Lilacine Amazon’s future looking up, thanks to conservation commitment by Ecuadorian community

Roosting sites for the Endangered Lilacine Amazon are being protected in a new reserve. Photo by Michael Moens, Fundación Jocotoco

(Washington, D.C., November 21, 2019) In a bid to prevent the extinction of the Lilacine Amazon – a colorful parrot found only in western Ecuador – Fundación Jocotoco has established a new protected reserve, with support from American Bird Conservancy (ABC) and Rainforest Trust. The Las Balsas Communal Reserve also protects habitat for the Great Green Macaw. Each of these species numbers fewer than 2,500 and is listed as Endangered on the IUCN Red List.

The Lilacine Amazon was recently recognized as a species, differentiated from the more-widespread Red-lored Amazon by a less-striking head pattern and a dark (not two-toned) bill.

Protection of Lilacine Amazon roosting sites is of primary importance, since these birds congregate at communal roosts at night and fan out during the day to forage in the surrounding countryside. This behavior led to identification of the 209 acres that will be protected in the new reserve. As of November 20, 32 acres are officially protected, with the rest soon to follow.

§ EXTRACTED DATA
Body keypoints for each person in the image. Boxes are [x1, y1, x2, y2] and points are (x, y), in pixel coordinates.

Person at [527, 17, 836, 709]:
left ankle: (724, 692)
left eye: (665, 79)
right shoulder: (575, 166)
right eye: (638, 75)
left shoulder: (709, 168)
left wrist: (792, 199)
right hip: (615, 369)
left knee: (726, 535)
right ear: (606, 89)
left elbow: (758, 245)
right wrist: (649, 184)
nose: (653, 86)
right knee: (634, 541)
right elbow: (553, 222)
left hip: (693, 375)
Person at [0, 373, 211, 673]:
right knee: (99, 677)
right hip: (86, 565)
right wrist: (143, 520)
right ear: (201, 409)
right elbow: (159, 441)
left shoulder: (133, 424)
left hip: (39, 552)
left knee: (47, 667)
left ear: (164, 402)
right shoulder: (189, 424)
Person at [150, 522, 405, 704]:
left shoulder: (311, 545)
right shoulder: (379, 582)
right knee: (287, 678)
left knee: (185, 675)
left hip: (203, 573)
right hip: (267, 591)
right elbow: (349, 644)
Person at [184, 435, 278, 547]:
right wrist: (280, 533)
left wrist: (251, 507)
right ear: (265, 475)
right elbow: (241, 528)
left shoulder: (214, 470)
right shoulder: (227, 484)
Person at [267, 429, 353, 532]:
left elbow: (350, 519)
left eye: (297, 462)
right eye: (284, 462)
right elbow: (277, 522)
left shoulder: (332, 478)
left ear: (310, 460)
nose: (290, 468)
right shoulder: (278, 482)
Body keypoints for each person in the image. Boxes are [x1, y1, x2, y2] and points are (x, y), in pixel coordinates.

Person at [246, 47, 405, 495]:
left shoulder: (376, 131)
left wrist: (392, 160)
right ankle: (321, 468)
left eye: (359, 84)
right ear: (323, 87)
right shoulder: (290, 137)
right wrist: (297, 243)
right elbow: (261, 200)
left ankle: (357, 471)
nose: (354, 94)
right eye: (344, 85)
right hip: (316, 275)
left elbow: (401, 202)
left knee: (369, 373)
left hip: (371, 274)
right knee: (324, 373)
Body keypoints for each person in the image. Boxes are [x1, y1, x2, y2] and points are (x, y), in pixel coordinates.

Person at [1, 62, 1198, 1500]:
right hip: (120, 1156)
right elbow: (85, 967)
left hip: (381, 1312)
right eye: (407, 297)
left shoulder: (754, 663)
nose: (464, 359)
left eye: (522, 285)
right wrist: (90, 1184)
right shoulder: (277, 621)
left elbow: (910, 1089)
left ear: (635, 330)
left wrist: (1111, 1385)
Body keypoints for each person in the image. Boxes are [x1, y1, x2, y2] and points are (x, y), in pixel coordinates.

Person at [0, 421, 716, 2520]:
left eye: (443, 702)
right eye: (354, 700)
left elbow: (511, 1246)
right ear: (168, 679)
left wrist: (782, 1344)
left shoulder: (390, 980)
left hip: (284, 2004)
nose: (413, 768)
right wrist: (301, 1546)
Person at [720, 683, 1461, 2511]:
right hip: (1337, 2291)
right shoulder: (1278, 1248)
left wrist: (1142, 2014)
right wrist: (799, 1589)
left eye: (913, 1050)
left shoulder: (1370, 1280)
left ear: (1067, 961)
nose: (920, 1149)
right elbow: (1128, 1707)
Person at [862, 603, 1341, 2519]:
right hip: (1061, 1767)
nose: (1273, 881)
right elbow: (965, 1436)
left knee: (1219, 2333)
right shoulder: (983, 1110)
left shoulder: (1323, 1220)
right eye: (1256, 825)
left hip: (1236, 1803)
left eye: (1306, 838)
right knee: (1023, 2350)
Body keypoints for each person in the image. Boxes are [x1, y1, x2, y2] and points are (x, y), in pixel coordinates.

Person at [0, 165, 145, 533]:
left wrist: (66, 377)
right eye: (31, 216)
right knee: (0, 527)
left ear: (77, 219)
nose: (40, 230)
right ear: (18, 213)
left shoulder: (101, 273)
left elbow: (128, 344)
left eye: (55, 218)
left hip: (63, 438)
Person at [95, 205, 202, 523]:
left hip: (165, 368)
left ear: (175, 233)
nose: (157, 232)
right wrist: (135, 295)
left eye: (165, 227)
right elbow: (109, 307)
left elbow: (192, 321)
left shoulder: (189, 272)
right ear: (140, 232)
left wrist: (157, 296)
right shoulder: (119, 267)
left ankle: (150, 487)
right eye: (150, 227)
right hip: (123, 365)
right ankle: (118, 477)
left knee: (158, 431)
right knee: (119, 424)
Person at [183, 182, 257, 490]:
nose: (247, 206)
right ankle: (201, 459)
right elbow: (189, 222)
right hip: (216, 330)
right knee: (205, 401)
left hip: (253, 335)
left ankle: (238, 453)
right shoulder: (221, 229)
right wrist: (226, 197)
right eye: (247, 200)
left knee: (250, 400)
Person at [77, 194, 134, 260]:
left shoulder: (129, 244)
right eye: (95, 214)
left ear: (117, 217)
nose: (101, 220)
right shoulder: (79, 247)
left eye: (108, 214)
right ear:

§ THINGS TO DO
(a) Translate this sentence from the Lilacine Amazon article into Spanish: "The Las Balsas Communal Reserve also protects habitat for the Great Green Macaw."
(b) Write the next part of the article on the new Lilacine Amazon reserve in Ecuador, picking up after its last sentence.
The material has no connection to the article about the Lilacine Amazon reserve.

§ YOUR RESPONSES
(a) La Reserva Comunal Las Balsas también protege el hábitat del guacamayo verde mayor.

(b)
“These 209 acres are crucial to protect the largest population of this endangered parrot,” says Dr. Martin Schaefer, CEO of Fundación Jocotoco. “We believe that more than a quarter of the Lilacine Amazon’s total population roosts in the new reserve, in close proximity to the Las Balsas community,” adds Dr. Michael Moens, Conservation Director of Fundación Jocotoco. “We’re grateful to the community for granting us a 99-year lease agreement on this land.”

The lease agreement with Las Balsas will ensure that the carob trees used by 500 to 1,000 roosting birds will be protected from charcoal production and agricultural clearing, two pervasive threats faced by western Ecuador’s lowland dry forest.

This reserve is a great first step,” said Wendy Willis, Deputy Director of International Programs for ABC. “But we need to do more if we’re going to save the Lilacine Amazon. People in these communities need real economic opportunities as an incentive to conserve their land.”

To address these needs, Fundación Jocotoco is exploring sustainable ways to create more products from the community’s carob trees and to address the most serious environmental issues. The partners are also addressing another threat to the species: trafficking for the pet trade.

Coastal Ecuadorian residents frequently capture the Lilacine Amazon to keep as a pet,” says ABC’s Willis. “It broke my heart to see one in captivity during a recent work trip to Ecuador.”

The last seven wild Great Green Macaws of the critically endangered subspecies guayaquilensis also live in Las Balsas. These birds were recently joined by six captive-bred individuals that Fundación Jocotoco released. The newly created reserve will also help to prevent the imminent extinction of this isolated population.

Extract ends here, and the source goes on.